For her 100th birthday, this "Rosie the Riveter" wants help funding a monument to women who helped win WWII
What do you get someone who's turning 100 years old? For one local legend in the Philadelphia region, it is help keeping her story — and the story of millions of women like her — alive in the minds of Americans.
Mae Krier of Levittown, Bucks County, is preparing to celebrate her 100th birthday on March 21, which also happens to be National Rosie the Riveter Day.
The date is no coincidence. Krier helped establish the national holiday. She was also the driving force behind securing the Congressional Gold Medal honoring the 18 million women who went to work during World War II.
What was Rosie the Riveter?
Krier didn't know it back then, but Krier and those women would collectively become known as Rosies. They were the women who worked on the home front as riveters, engineers, farmers and more. Now, they're immortalized by that image of a woman in a polka-dotted bandana with the slogan "We can do it."
"It was a man's world. It wasn't a woman's world," Krier said. "Women didn't have much choice in anything. She couldn't get a job. She couldn't go out to work."
The Rosies proved otherwise.
"See the gun she's got there, that's a rivet gun," Krier said, flipping through a book written about her. "I riveted on the wings."

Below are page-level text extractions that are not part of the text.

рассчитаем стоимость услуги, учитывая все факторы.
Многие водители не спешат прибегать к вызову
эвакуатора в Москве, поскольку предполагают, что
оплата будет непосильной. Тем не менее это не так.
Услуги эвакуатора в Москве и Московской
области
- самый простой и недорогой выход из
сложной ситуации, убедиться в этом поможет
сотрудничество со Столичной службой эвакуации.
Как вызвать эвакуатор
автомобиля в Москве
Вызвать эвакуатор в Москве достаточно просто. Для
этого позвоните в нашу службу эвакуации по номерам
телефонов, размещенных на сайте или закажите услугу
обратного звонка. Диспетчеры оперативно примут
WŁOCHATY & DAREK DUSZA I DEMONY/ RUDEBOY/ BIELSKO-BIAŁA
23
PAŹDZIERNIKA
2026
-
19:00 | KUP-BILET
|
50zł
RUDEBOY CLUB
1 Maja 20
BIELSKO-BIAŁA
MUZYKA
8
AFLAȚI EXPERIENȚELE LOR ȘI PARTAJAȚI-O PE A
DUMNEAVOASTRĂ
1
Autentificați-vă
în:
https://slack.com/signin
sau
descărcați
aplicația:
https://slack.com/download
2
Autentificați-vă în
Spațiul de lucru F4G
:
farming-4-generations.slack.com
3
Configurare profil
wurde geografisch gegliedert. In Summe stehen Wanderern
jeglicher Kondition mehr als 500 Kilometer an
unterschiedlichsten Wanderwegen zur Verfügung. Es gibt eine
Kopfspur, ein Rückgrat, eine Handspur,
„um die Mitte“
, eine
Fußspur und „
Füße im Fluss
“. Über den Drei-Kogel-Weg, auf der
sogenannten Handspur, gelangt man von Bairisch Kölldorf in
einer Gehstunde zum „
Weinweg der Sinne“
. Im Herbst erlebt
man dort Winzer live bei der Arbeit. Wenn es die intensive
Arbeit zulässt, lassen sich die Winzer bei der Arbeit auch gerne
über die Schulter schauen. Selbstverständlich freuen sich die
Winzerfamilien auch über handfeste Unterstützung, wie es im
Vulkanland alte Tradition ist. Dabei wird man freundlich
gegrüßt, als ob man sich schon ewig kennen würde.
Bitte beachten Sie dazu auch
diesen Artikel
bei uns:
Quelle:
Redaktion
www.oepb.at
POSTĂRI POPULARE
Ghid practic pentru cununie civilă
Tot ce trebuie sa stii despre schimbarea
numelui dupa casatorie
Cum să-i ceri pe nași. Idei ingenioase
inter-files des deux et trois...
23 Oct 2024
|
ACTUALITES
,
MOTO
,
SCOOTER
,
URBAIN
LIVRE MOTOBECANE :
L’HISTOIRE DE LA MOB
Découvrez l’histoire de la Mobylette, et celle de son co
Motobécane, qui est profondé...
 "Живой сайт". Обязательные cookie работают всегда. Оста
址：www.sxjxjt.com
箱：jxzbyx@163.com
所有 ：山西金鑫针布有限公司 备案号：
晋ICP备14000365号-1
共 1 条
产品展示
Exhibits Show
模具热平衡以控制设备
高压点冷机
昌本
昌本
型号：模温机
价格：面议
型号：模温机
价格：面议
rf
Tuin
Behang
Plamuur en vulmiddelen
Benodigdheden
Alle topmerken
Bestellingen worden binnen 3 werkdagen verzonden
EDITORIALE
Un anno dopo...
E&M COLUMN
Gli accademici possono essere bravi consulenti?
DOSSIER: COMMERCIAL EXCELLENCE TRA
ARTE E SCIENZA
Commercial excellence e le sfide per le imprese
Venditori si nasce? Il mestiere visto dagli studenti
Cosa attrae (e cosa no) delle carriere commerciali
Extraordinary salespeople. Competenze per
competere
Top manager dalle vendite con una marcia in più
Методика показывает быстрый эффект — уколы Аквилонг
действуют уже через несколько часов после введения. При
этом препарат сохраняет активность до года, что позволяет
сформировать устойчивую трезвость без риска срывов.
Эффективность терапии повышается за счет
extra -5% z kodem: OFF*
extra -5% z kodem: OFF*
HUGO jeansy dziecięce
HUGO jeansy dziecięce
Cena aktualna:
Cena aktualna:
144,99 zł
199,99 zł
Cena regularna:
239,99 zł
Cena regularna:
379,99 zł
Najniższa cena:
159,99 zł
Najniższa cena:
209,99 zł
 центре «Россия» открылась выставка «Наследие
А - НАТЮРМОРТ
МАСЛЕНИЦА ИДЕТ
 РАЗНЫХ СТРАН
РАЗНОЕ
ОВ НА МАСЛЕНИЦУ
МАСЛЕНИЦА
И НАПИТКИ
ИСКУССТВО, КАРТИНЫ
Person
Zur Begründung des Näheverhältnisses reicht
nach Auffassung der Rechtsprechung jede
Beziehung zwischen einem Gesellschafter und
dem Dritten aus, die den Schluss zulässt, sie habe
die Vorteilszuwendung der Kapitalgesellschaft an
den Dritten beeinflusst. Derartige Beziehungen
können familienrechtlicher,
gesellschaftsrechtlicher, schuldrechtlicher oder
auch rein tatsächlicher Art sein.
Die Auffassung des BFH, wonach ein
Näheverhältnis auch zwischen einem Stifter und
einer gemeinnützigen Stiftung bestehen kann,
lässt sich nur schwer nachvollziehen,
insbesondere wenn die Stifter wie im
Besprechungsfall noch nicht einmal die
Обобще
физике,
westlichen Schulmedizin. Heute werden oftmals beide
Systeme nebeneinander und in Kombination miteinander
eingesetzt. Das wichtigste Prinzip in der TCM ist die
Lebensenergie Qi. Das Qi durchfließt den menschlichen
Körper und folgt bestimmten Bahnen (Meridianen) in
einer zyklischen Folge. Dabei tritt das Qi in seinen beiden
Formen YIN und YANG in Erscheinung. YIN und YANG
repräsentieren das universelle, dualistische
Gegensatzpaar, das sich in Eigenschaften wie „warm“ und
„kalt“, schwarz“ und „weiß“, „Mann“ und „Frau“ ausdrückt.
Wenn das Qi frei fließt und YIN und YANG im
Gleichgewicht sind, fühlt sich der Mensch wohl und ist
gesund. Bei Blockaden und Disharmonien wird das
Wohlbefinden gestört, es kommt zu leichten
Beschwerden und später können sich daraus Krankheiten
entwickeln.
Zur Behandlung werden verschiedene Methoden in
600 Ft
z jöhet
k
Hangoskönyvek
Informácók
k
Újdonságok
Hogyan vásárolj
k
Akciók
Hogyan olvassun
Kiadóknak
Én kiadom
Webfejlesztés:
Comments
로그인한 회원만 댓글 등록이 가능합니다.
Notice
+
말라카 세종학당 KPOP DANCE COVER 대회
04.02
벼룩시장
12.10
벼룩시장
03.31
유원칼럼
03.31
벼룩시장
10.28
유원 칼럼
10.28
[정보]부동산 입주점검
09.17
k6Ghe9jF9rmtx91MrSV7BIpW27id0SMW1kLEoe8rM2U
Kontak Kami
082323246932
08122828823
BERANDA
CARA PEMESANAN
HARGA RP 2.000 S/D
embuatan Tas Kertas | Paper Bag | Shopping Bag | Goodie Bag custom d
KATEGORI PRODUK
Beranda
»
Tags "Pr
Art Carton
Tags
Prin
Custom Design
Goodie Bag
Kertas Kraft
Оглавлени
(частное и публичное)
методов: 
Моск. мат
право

In 1943, at 17 years old, Krier became a riveter for Boeing and built B-17 and B-29 bombers. Now, Krier is preparing to celebrate her 100th birthday by continuing her mission.
"Until I draw my last breath, I'm going to fight for you women and girls," she said. "To make them realize how able they are. And if they have a dream, to follow it."
Krier's story has inspired so many.
"I know we're about 80 years apart, but I do think we're kindred spirits," Raya Kenney said with a smile.
A Rosies monument is in the works in Washington, D.C.
Kenney is now working to honor Krier and all the Rosies with a monument in Washington, D.C. It's an idea she first brought to life as a school project in fifth grade, after learning about all the different roles women filled during the war.
"Their spark just ignites me," Kenney said. "There's a passion and intensity that comes with these women. And I think as a young woman, that's very important to see."
Kenney, now 24 years old, has been working on the project ever since. The monument has been approved in Washington, but a site still needs to be selected, and whatever's built will need to be funded through private donations.
Krier hopes that people will wish her well on her birthday this year, not with a present, but through a donation to the foundation raising money for the monument.
Meantime, looking back on her life, Krier says the journey — and the people like Kenney she meets along the way — mean just as much as all the accomplishments.
She says time has been a gift.
"That's a God-given gift. You can't buy that," Krier said. "I always say someone up there likes me."